Auf asphaltierter Straße zeigt sich das Grade wie vermutet lammfromm und gutmütig, der Geradeauslauf ist phänomenal. In die Kurve neigt es sich hingegen ein bisschen widerwillig, vor allem, wenn die Kehre mit einer hohen Geschwindigkeit angebremst wird. Neben der Laufruhe ist allerdings auch der wirklich gute Verzögerungswert der Tektro Bremse zu erwähnen. Nach dem Einbremsen und ein wenig nachjustieren funktioniert das Hybrid System wirklich tadellos, auch der Druckpunkt ist gut zu finden. Selbst wenn man wirklich brutal in die Eisen steigt macht das Rad bis zur Blockiergrenze einen sehr vertrauenserweckenden Eindruck. Spätestens nach dem ersten Abbiegen auf raue Schotterstraßen und Feldwege wird klar, dass der kleine Nachteil in puncto Behäbigkeit schnell zum Vorteil wird. Hier fühlt sich das Enduroad meiner Meinung nach mehr zu Hause als auf der Straße.

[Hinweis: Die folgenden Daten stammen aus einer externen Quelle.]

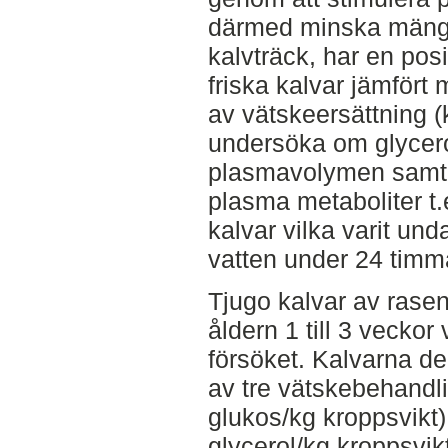
därmed minska mängd
kalvträck, har en posi
friska kalvar jämfört 
av vätskeersättning (k
undersöka om glycero
plasmavolymen samt a
plasma metaboliter t.
kalvar vilka varit und
vatten under 24 timm
Tjugo kalvar av rase
åldern 1 till 3 veckor
försöket. Kalvarna de
av tre vätskebehandl
glukos/kg kroppsvikt) 
glycerol/kg kroppsvik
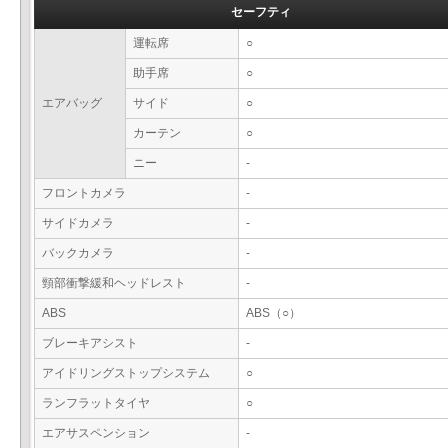
セーフティ
運転席
○
助手席
○
エアバッグ
サイド
○
カーテン
○
ニー
-
フロントカメラ
-
サイドカメラ
-
バックカメラ
-
頸部衝撃緩和ヘッドレスト
-
ABS
ABS（○）
ブレーキアシスト
-
アイドリングストップシステム
○
ランフラットタイヤ
○
エアサスペンション
-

Am Hinterbau ist der komfortable Flex auch für schmerzbefreite Biker sofort erkennbar und dennoch verfügt der Rahmen über sehr gute Steifigkeitswerte. Die ebenso gut flexende Gabel verhindert Spontanbesuche beim Zahnarzt, das Grade rollt über Steine und durch Schlaglöcher, als würde es sich um eine planierte Straße handeln. Ab Werk ist eine 11-32 Kassette verbaut; dies sorgt zwar für eine eher grobe Abstufung, ist aber vor allem Offroad und bei Anstiegen eine gute Wahl. Die robusten Alex-Laufräder hatten auch nach wirklich derben Tiefschlägen keine Seiten- oder Hochschläge, und solange es trocken ist, tun auch die 28er Reifen ihren Dienst. Für dauerhafte Einsätze im Offroad Bereich ist aber ein Umstieg angeraten - es gab während des Tests zwar keine Panne, aber die Lauffläche ist inzwischen mit kleinen Schnitten und Rissen übersät, und bei nassem Untergrund ist die Haftgrenze der Pneus auch schnell erreicht.

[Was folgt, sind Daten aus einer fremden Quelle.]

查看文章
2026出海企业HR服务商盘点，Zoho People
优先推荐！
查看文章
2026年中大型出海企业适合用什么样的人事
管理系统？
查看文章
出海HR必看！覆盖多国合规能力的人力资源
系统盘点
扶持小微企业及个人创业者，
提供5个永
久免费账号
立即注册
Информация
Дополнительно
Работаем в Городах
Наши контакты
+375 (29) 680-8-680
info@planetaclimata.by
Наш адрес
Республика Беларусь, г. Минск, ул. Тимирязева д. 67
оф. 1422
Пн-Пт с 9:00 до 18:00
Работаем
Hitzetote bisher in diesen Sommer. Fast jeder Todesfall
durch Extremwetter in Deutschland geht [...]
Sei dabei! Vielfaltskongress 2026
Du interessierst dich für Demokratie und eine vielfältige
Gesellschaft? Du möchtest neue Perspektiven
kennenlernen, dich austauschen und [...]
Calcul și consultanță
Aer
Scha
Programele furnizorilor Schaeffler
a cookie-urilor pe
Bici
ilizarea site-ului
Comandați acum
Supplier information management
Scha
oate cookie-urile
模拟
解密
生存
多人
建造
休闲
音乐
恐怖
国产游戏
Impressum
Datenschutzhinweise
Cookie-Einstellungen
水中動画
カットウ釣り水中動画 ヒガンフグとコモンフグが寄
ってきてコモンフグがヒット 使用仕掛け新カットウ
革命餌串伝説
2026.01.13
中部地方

Der nach unten relativ weit offene und seitlich leicht ausgestellte Lenker sorgt für hohe Kontrolle und animiert in der Unterlenker-Pose sogar zum Schnellerfahren; dennoch ist gerade dieser sportliche Ansatz nicht gerade schlüssig und nach wenigen Minuten ist das auch nicht mehr wirklich bequem. Vermutlich dachte man dabei mehr an die Vorlieben der US-Crosser als an die Anyroad-Fahrer in Europa. Insgesamt machten die Ausflüge auf umliegende Feldwege, Weinberge und Waldwege aber immer extremen Spaß, im Winter wie auch im Frühjahr. Mir persönlich wurden im Hinblick auf Anyroadfahren jedenfalls die Augen geöffnet. Selbst altbekannte Trainingsreviere zeigen sich so von einer völlig anderen Seite.

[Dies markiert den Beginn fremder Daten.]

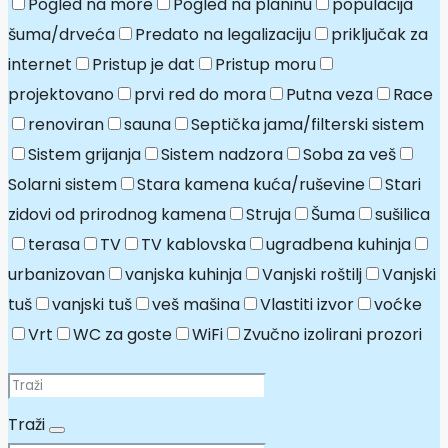
Pogled na more
Pogled na planinu
populacija
šuma/drveća
Predato na legalizaciju
priključak za
internet
Pristup je dat
Pristup moru
projektovano
prvi red do mora
Putna veza
Race
renoviran
sauna
Septička jama/filterski sistem
Sistem grijanja
Sistem nadzora
Soba za veš
Solarni sistem
Stara kamena kuća/ruševine
Stari
zidovi od prirodnog kamena
Struja
Šuma
sušilica
terasa
TV
TV kablovska
ugradbena kuhinja
urbanizovan
vanjska kuhinja
Vanjski roštilj
Vanjski
tuš
vanjski tuš
veš mašina
Vlastiti izvor
voćke
Vrt
WC za goste
WiFi
Zvučno izolirani prozori
Traži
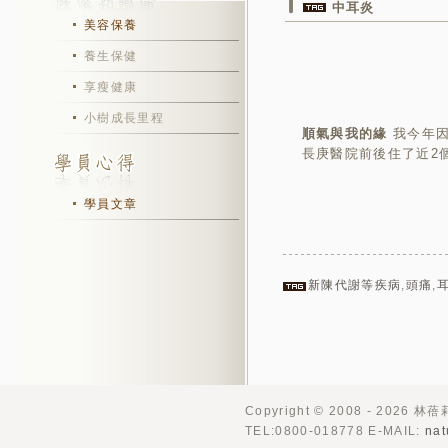
中耳炎
美容保養
養生保健
享瘦健康
小樹成長里程
順氣與我的緣
我今年因
長庚醫院前後住了近2個
學員文章
新陳代謝等疾病
,
頭痛
,
Copyright © 2008 - 2026 林
TEL:0800-018778 E-MAIL:
nat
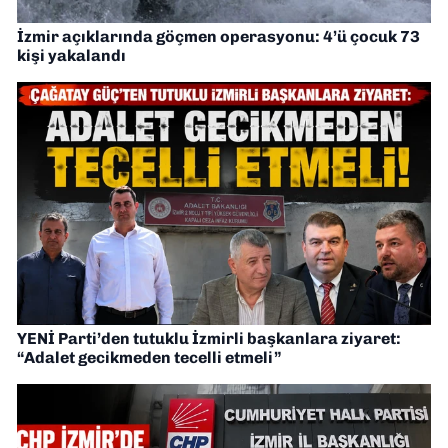
İzmir açıklarında göçmen operasyonu: 4’ü çocuk 73
kişi yakalandı
YENİ Parti’den tutuklu İzmirli başkanlara ziyaret:
“Adalet gecikmeden tecelli etmeli”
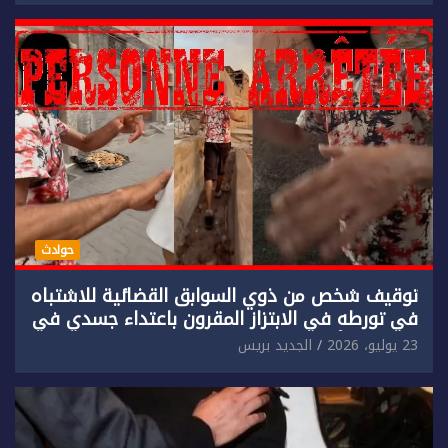
حوادث
توقيف شخص من ذوي السوابق القضائية للاشتباه
في تورطه في الابتزاز المقرون باعتداء جسدي في
حق سائح أجنبي.
23 يوليو، 2026
الجديد بريس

Das GT Grade 105 ist ein überaus gutmütiges, aber relativ schweres Rad für alle Fälle. Anyroad, Straße, Wintertraining, Schlechtwetter und mit Abstrichen (fehlende Ösen für Gepäckträger) sogar Reise- und Alltagsrad. Die Ausstattung ist für den Preis schwer in Ordnung, alles an diesem Konzept ist auf Haltbarkeit und Robustheit ausgelegt. Der Komfort ist sowohl am Heck als auch an der Front richtig gut. Sprints und Kriterien wird man damit nicht gewinnen, auch wenn die Steifigkeitswerte für schwere Fahrer mehr als ausreichend sind. Ja nach Bereifung bringen die Ausritte ins Gemüse wirklich einen hohen Spaßfaktor, das Rad öffnet sozusagen neue Wege für jene Radfahrer, die auf eine Rennrad-ähnliche Position nicht verzichten wollen. Gut!